The design and development of smart home technology and algorithms to support people with reduced physical or cognitive ability has received much attention in the past few years. In reported studies, monitoring a person in a home environment is achieved with the use of embedded sensors (Atallah, 09). A smaller number of studies have reported assistive robots developed to complement caregivers e.g. Nursebot (Pollack 02). Little has been done in the way of a mobile robot cooperating with the intelligent environment to provide assistance (Mastrogiovanni 09, Deegan 07). Assuming a future where the Smart Environment is responsible for monitoring an individual's well-being, yet parts of the systems will fail. Examples in the press include demensia patents wandering out a back door where the sensor has failed and no alarm raised. What is required is a combined approach, that not only does the system monitor the environment but also itself (Sterritt et.al. 10).
Technology in the form of embedded sensing, is gaining acceptance as a means to assist persons with reduced physical or cognitive capacity in their day-to-day living. Robots, and more specifically mobile robot assistants, have yet to have gained acceptance in Europe but with the predicted increase in the retired population robotic assistants can help alleviate the problem of shortage of carers. A mobile robot working within a smart home must be capable of navigating, recognising typical objects found in the home. To be effective in a home environment, the robot must be capable of adapting and learning new skills or behaviours. Since reliance on the continued operation of such an environment will become critical, the robot may also act as part of the autonomic/self-management control loop (Sterritt etal 09). A challenge for robotics research is to develop adaptable robots that through learning can operate reliably in a dynamic environment.
Brief Methodology The aim is to monitor the inhabitant of a smart home with a robot and provide assistance when necessary; for example by locating a misplaced object. Likewise, in terms of providing Autonomicity (self-managing system), if part of the sensor system is not operating correctly the robot can be directed to investigate and potentially deposit temporary sensor to re-establish a full operating smart environment (SE). For the purpose of monitoring, the robot’s sensor complement will be augmented to include standard SE sensors; essentially making the robot a mobile SE sensor. Rather than pre-programming the robot, it must learn the skills. The proposed work will use autonomic computing techniques to monitor and effect the environment and the system itself.
Brief Work Plan Literature review in the areas of behavioral robotics, service robots and autonomic computing.
• Investigate requirements to support a person with mild physical and/or cognitive decline in the home and define a use case with input from stakeholders
• Develop a design framework to provide a solution for the use case
• Validation and assessment of a demonstrator with a demonstrator within the Living Lab
Context This project will be linked in with existing work and projects in the area.
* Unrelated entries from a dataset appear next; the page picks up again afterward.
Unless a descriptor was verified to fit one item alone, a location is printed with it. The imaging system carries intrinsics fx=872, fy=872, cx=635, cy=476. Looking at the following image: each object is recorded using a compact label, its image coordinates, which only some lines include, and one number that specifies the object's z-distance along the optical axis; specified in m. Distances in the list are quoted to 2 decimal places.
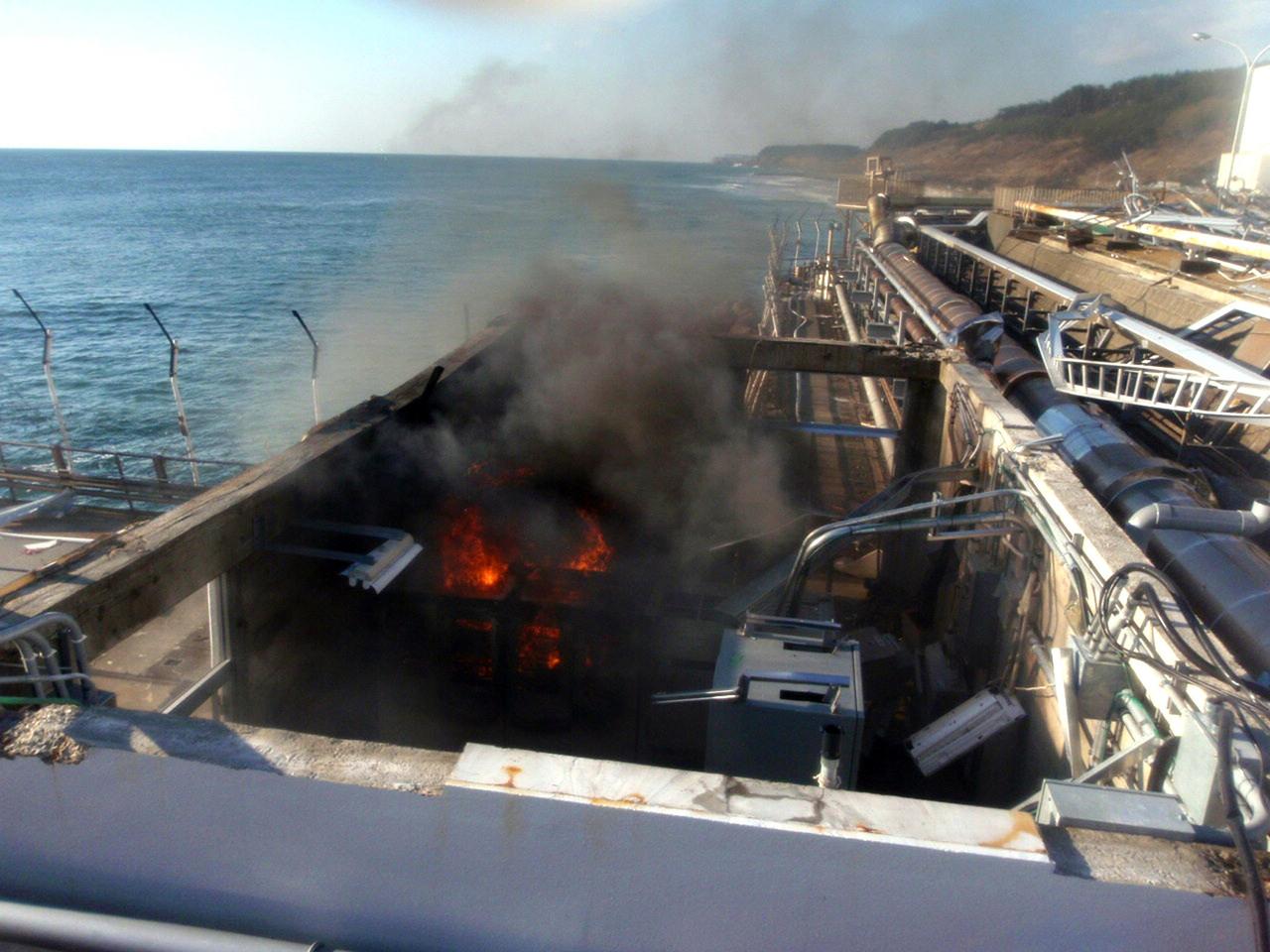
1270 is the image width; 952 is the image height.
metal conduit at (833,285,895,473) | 13.93
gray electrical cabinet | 4.73
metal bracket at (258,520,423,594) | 5.52
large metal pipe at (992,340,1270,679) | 4.67
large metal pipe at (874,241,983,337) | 11.27
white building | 24.58
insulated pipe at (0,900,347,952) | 2.90
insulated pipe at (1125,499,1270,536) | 4.38
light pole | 21.73
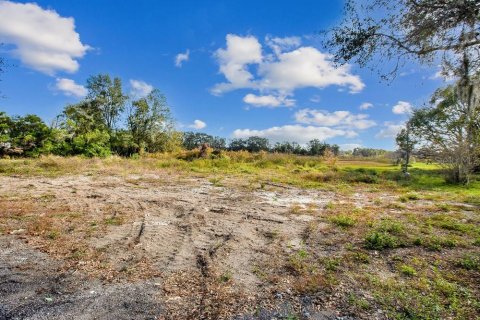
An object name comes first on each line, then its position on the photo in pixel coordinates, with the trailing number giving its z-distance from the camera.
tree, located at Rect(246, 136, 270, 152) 79.38
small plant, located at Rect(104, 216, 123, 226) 6.64
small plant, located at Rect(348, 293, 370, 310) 3.46
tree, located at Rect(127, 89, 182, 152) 34.69
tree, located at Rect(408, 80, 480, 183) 15.31
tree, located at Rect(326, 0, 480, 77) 3.91
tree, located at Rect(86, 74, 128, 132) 36.97
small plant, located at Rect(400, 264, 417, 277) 4.33
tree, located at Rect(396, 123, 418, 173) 22.29
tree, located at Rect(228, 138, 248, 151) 86.07
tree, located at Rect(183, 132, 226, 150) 90.86
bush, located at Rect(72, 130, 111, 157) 24.36
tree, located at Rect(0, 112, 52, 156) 21.38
Resources: The project will have access to several robots: Sputnik3, Pioneer 3DX, and a Nao
Roy Sterritt, George Wilkie
First Supervisor: Sterritt, R Mr
Second Supervisor: Wilkie, FG Dr
Collaboration: This project does not involve collaboration with another establishment
The project will involve undertaking a comprehensive study of incorporating autonomic (self-managing) and adaptive behaviour for Robots to ensure reliability of Smart Environments.